Pero en realidad lo que hizo fue preguntarle si podía beber algo. Notaba en la boca el regusto del analgésico de James Bell. Las pastillas habían hecho efecto, desde luego, mejor que las miserables pastillas que le habían recetado a él. Rebus se sentía en armonía con el mundo. No le importaba que el subdirector Colin Carswell, bien peinado y oliendo a colonia, estuviera presente en la entrevista. Carswell no le podía ver ni en pintura, y Rebus no se lo reprochaba. Demasiada historia entre ellos dos. La entrevista se desarrollaba en un despacho de Jefatura, en Fettes Avenue, y en aquel momento era Carswell quien atacaba.

– ¿Cómo diablos se le ocurrió anoche hacer eso?

– ¿Anoche, señor?

– Jack Bell y el director de un equipo de televisión. Exigen disculpas, y tiene que darlas personalmente -añadió apuntándole con el dedo.

– ¿Por qué no me pide también que me baje los pantalones y les ponga el culo?

El rostro de Carswell se congestionó.

– Bien, inspector Rebus -interrumpió Mullen-, volvamos a la cuestión de qué pensó que iba a ganar al ir de noche a casa de un conocido delincuente a tomar una copa.

– Pensé que tomaría una copa gratis.

Carswell, que había cruzado docenas de veces brazos y piernas durante la entrevista, expulsó aire lentamente.

– Sospecho había otra razón para su visita.

Rebus se encogió de hombros.

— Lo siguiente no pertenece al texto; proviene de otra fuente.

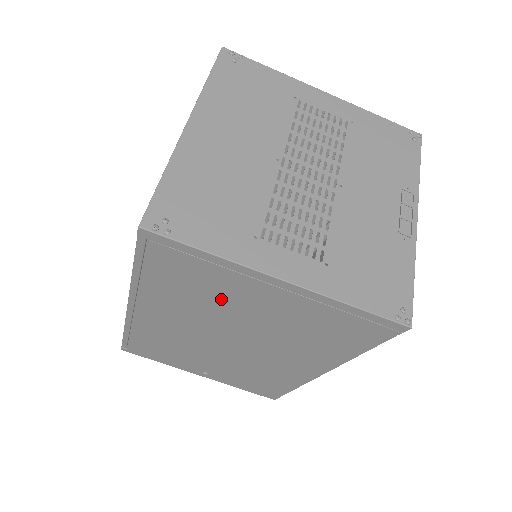
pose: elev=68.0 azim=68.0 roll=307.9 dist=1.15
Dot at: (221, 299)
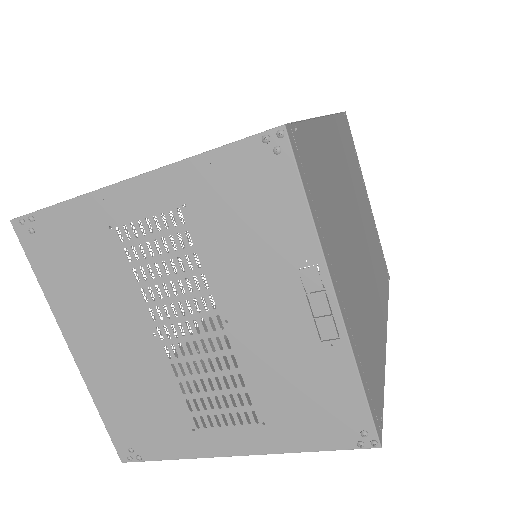
Dot at: occluded
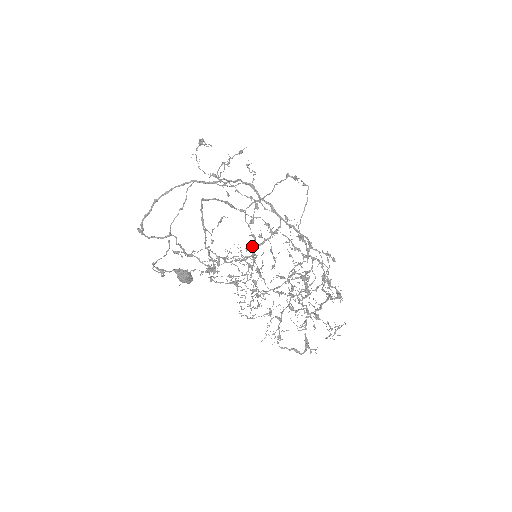
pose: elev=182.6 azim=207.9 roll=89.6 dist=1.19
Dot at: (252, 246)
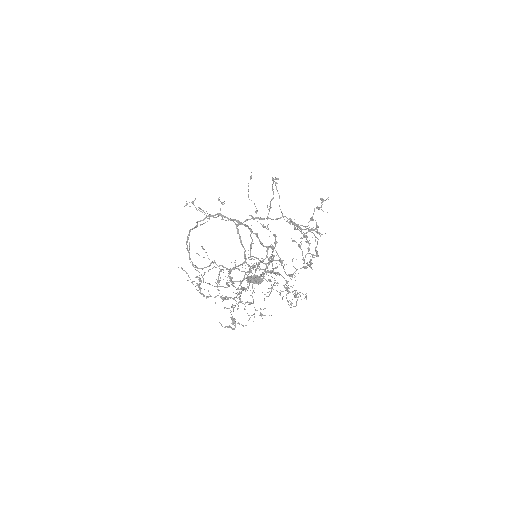
Dot at: occluded
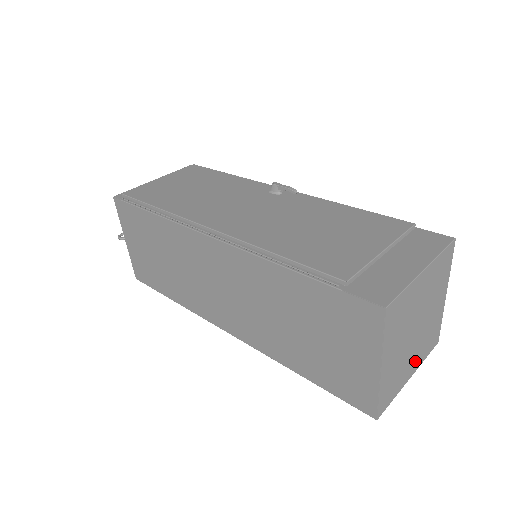
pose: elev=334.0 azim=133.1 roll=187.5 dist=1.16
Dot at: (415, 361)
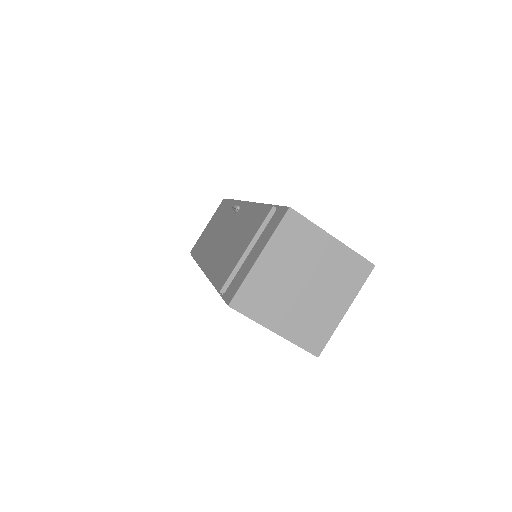
Dot at: (339, 299)
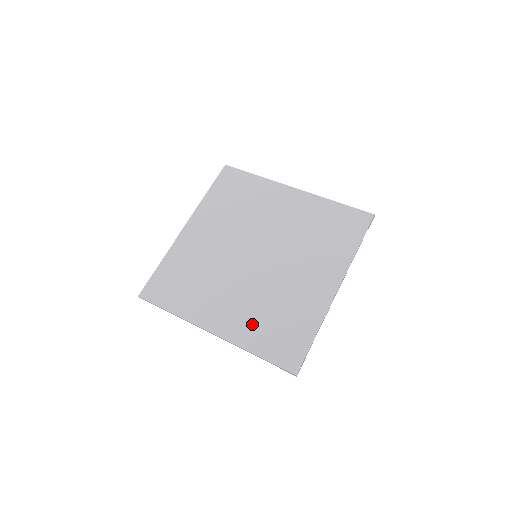
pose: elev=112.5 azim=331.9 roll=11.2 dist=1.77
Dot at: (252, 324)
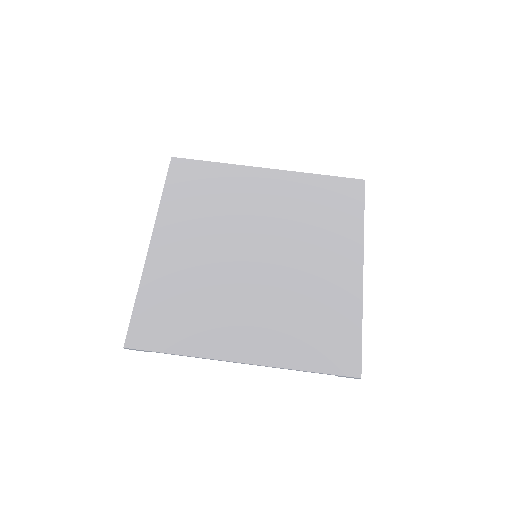
Dot at: (286, 336)
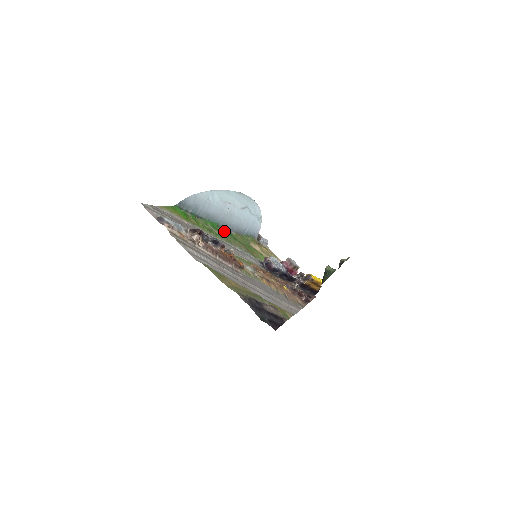
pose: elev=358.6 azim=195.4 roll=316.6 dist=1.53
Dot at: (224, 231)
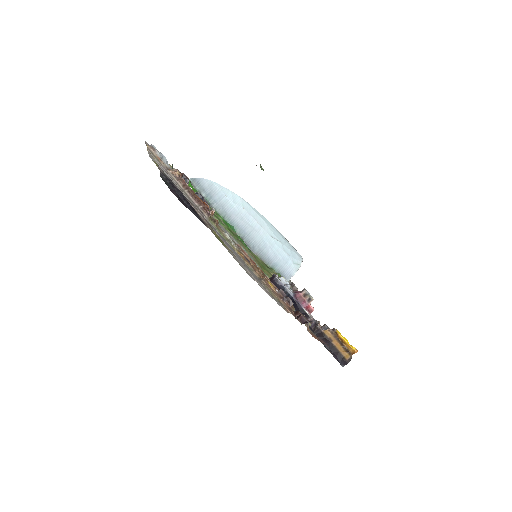
Dot at: (239, 238)
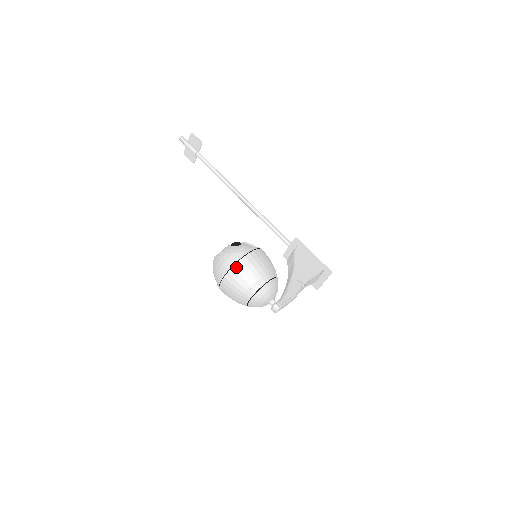
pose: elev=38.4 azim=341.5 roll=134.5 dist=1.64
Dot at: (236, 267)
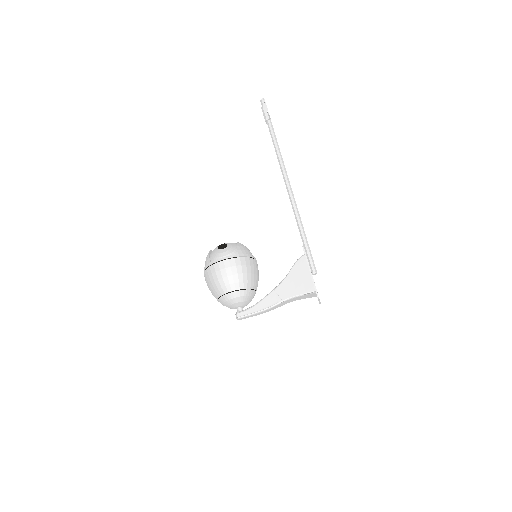
Dot at: (206, 271)
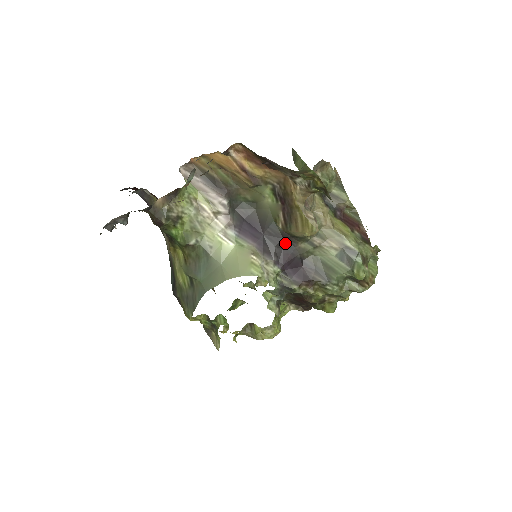
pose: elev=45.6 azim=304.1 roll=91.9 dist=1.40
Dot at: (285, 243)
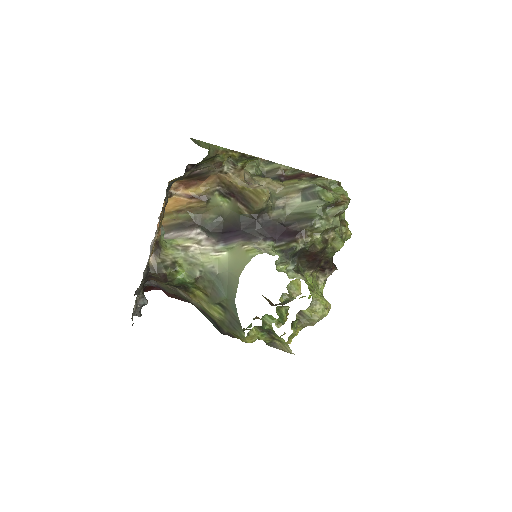
Dot at: (260, 222)
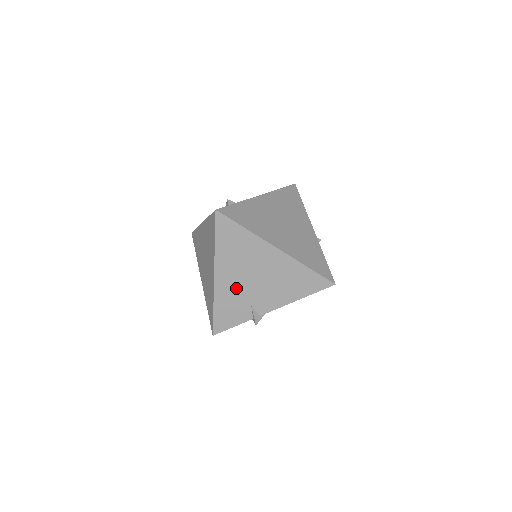
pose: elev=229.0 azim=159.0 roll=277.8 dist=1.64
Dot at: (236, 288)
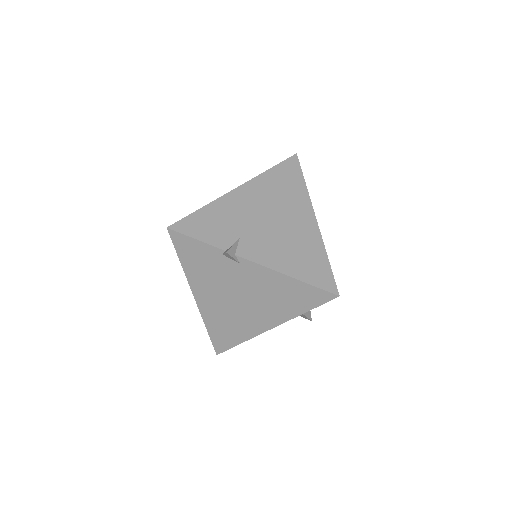
Dot at: (244, 212)
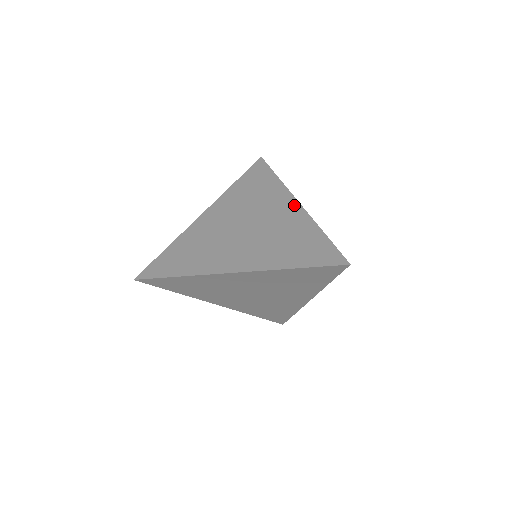
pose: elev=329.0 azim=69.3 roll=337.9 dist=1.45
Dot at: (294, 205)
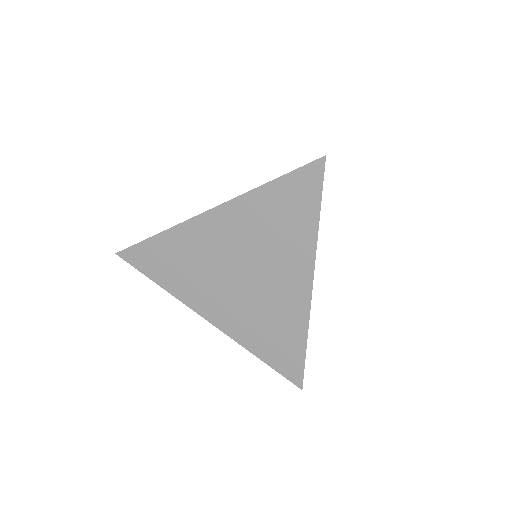
Dot at: occluded
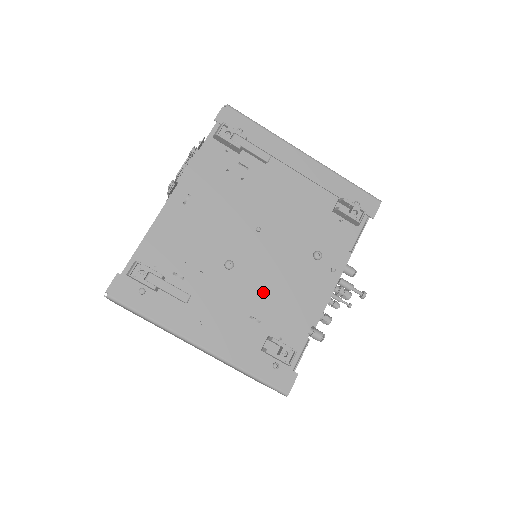
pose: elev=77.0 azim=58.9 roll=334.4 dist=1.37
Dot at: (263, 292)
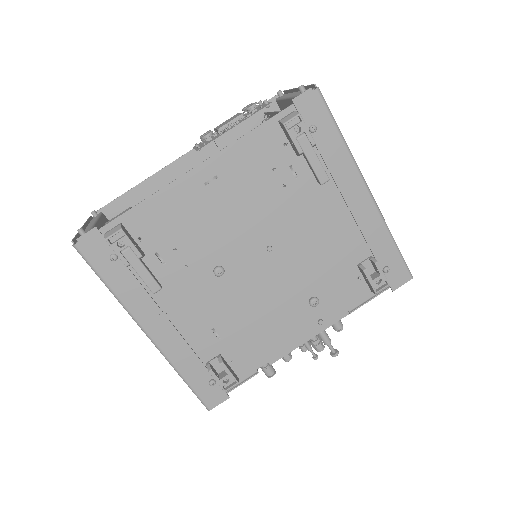
Dot at: (239, 312)
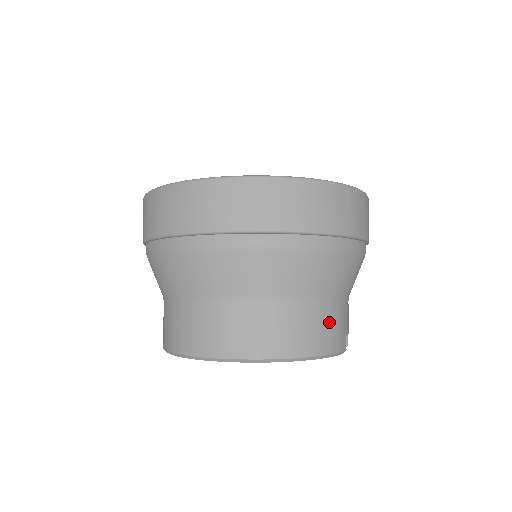
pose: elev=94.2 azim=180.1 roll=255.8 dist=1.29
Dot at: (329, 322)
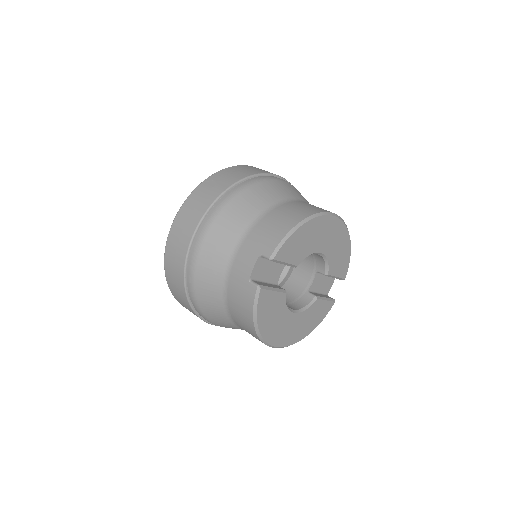
Dot at: occluded
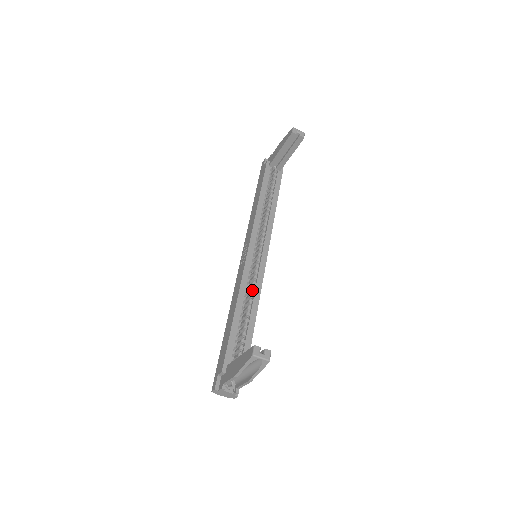
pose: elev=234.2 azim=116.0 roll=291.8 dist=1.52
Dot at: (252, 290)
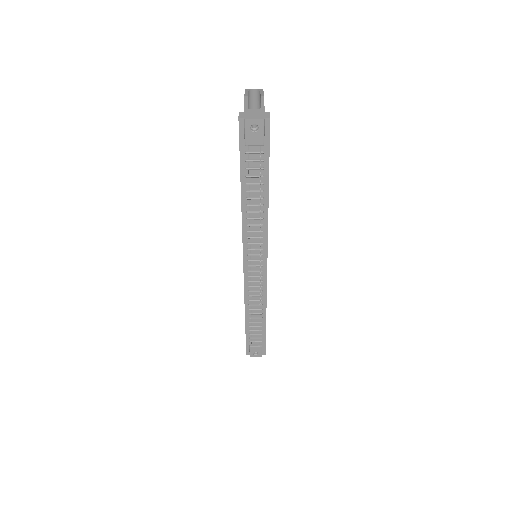
Dot at: occluded
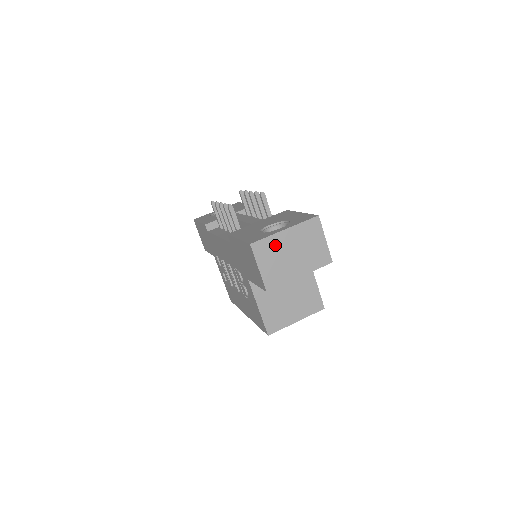
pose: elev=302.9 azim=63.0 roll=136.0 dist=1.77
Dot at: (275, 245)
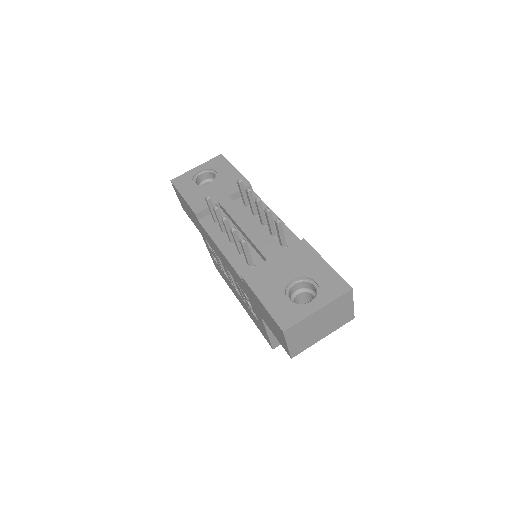
Dot at: (306, 324)
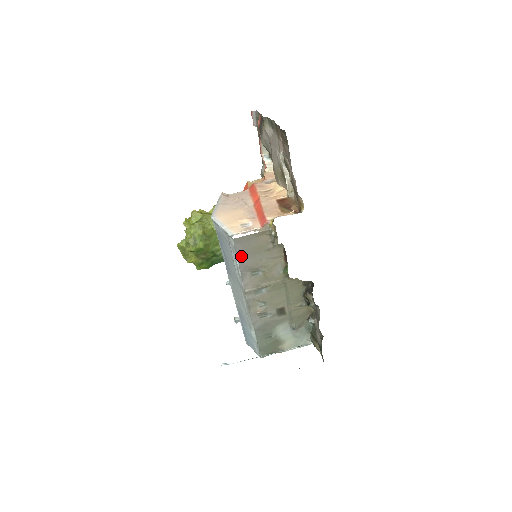
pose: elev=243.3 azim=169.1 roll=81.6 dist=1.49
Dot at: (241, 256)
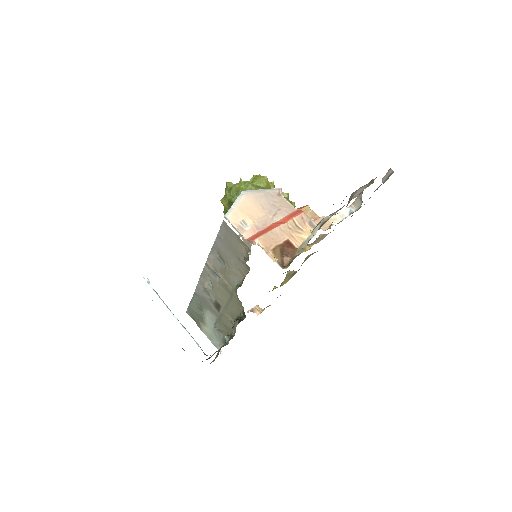
Dot at: (221, 238)
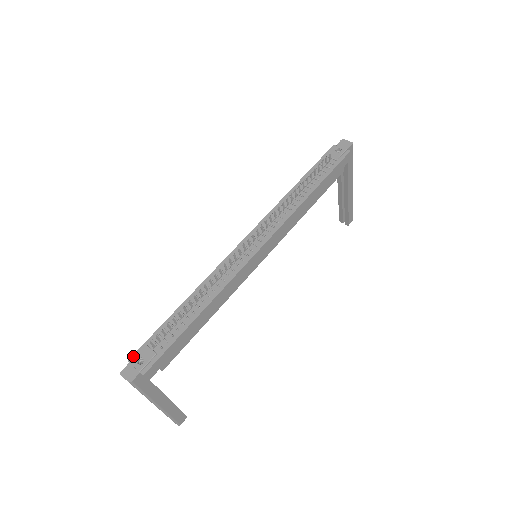
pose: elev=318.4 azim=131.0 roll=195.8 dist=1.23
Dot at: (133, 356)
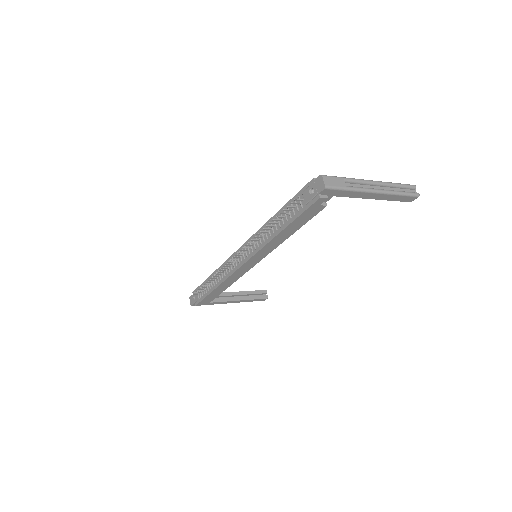
Dot at: occluded
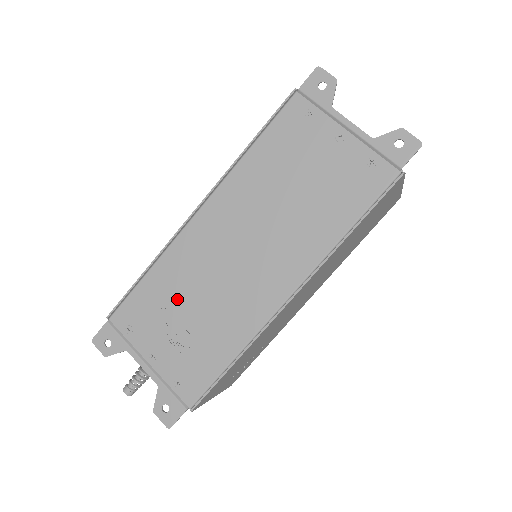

Como allí no se podía fumar, se entretenía manoseando la cajetilla vacía, abriéndola y cerrándola y dándole golpecitos encima de la mesa con el único propósito de fastidiar a Carswell.

– ¿A qué hora salió de casa de Fairstone?

– Poco antes de que se declarara el incendio.

– ¿No puede concretar más?

Rebus negó con la cabeza.

– Había bebido -contestó.

Había bebido, y más de lo debido, bastante más; y desde entonces se reprimía como expiación.

– ¿Así que, poco después de su partida -prosiguió Mullen-, llegó alguien, a quien no vieron los vecinos, que amordazó y ató al señor Fairstone y luego puso una freidora al fuego y se marchó?

– No necesariamente -objetó Rebus-. La freidora podría haber estado ya puesta al fuego.

– ¿Acaso dijo el señor Fairstone que iba freír patatas?